#### Problem to work on
From the records that follow, return exactly the lines beginning at the one that contains "I like the option" and ending at the one that contains "law, Jared Kushner, are", pictures left out.

(Extracted page text data)
********************

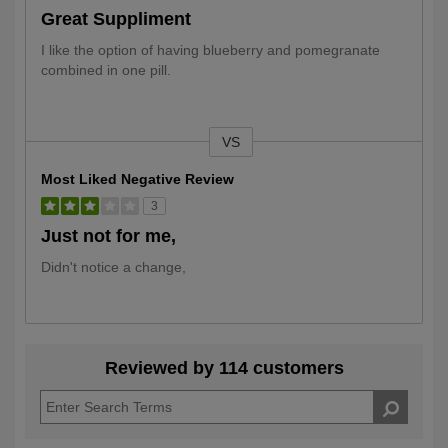
Great Suppliment
I like the option of having blueberry and pomegranate
combined in one pill.
VS
Versus
Most Liked Negative Review
3
Just not for me,
Didn't notice a change,
Reviewed by 114 customers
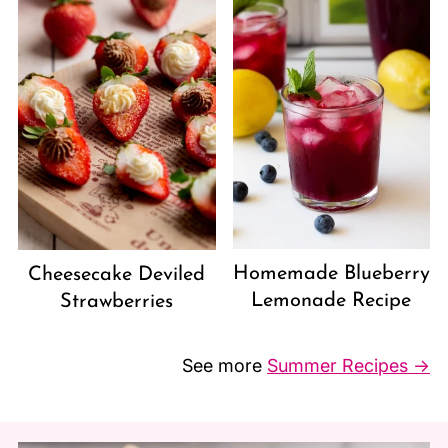
Homemade Blueberry
Cheesecake Deviled
Lemonade Recipe
Strawberries
See more
Summer Recipes →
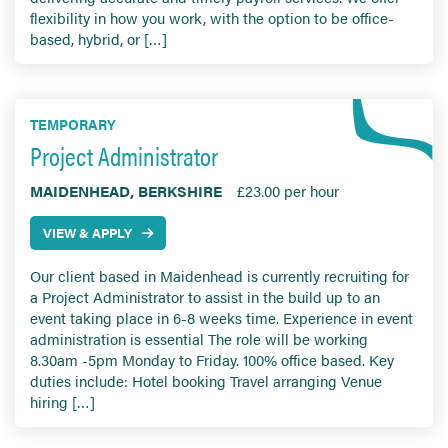
flexibility in how you work, with the option to be office-
based, hybrid, or […]
TEMPORARY
Project Administrator
MAIDENHEAD, BERKSHIRE
£23.00 per hour
VIEW & APPLY
Our client based in Maidenhead is currently recruiting for
a Project Administrator to assist in the build up to an
event taking place in 6-8 weeks time. Experience in event
administration is essential The role will be working
8.30am -5pm Monday to Friday. 100% office based. Key
duties include: Hotel booking Travel arranging Venue
hiring […]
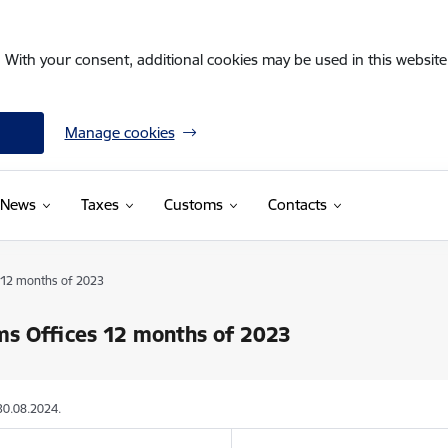
. With your consent, additional cookies may be used in this website 
Manage cookies
News
Taxes
Customs
Contacts
 12 months of 2023
s Offices 12 months of 2023
30.08.2024.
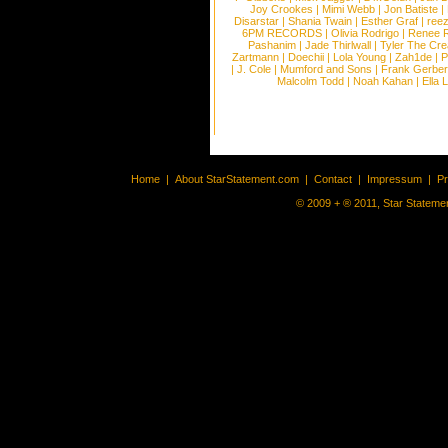
Joy Crookes
|
Mimi Webb
|
Jon Batiste
|
Disarstar
|
Shania Twain
|
Esther Graf
|
ree
6PM RECORDS
|
Olivia Rodrigo
|
Renee 
Pashanim
|
Jade Thirlwall
|
Tyler The Cre
Zartmann
|
Doechii
|
Lola Young
|
Zah1de
|
P
|
J. Cole
|
Mumford and Sons
|
Frank Gerber
Malcolm Todd
|
Noah Kahan
|
Ella 
Home
|
About StarStatement.com
|
Contact
|
Impressum
|
P
© 2009 + ® 2011, Star Statemen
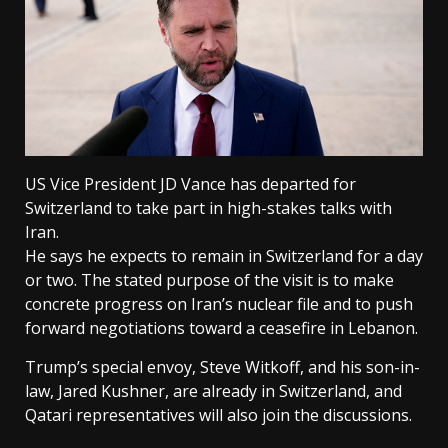
US Vice President JD Vance has departed for
Switzerland to take part in high-stakes talks with
Iran.
He says he expects to remain in Switzerland for a day
or two. The stated purpose of the visit is to make
concrete progress on Iran’s nuclear file and to push
forward negotiations toward a ceasefire in Lebanon.
Trump’s special envoy, Steve Witkoff, and his son-in-
law, Jared Kushner, are already in Switzerland, and
Qatari representatives will also join the discussions.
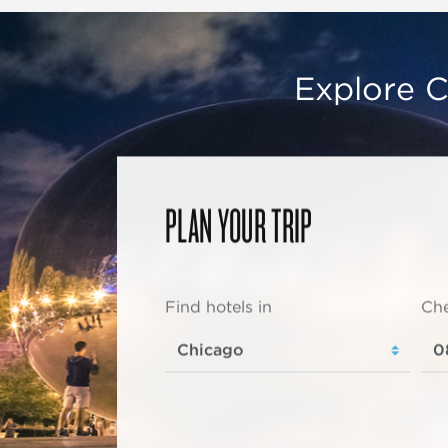
Explore C
PLAN YOUR TRIP
Find hotels in
Che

********************

#### Solution to the exercise
I like the option of having blueberry and pomegranate
combined in one pill.
VS
Versus
Most Liked Negative Review
3
Just not for me,
Didn't notice a change,
Reviewed by 114 customers
Homemade Blueberry
Cheesecake Deviled
Lemonade Recipe
Strawberries
See more
Summer Recipes →
flexibility in how you work, with the option to be office-
based, hybrid, or […]
TEMPORARY
Project Administrator
MAIDENHEAD, BERKSHIRE
£23.00 per hour
VIEW & APPLY
Our client based in Maidenhead is currently recruiting for
a Project Administrator to assist in the build up to an
event taking place in 6-8 weeks time. Experience in event
administration is essential The role will be working
8.30am -5pm Monday to Friday. 100% office based. Key
duties include: Hotel booking Travel arranging Venue
hiring […]
. With your consent, additional cookies may be used in this website 
Manage cookies
News
Taxes
Customs
Contacts
 12 months of 2023
s Offices 12 months of 2023
30.08.2024.
Joy Crookes
|
Mimi Webb
|
Jon Batiste
|
Disarstar
|
Shania Twain
|
Esther Graf
|
ree
6PM RECORDS
|
Olivia Rodrigo
|
Renee 
Pashanim
|
Jade Thirlwall
|
Tyler The Cre
Zartmann
|
Doechii
|
Lola Young
|
Zah1de
|
P
|
J. Cole
|
Mumford and Sons
|
Frank Gerber
Malcolm Todd
|
Noah Kahan
|
Ella 
Home
|
About StarStatement.com
|
Contact
|
Impressum
|
P
© 2009 + ® 2011, Star Statemen
US Vice President JD Vance has departed for
Switzerland to take part in high-stakes talks with
Iran.
He says he expects to remain in Switzerland for a day
or two. The stated purpose of the visit is to make
concrete progress on Iran’s nuclear file and to push
forward negotiations toward a ceasefire in Lebanon.
Trump’s special envoy, Steve Witkoff, and his son-in-
law, Jared Kushner, are already in Switzerland, and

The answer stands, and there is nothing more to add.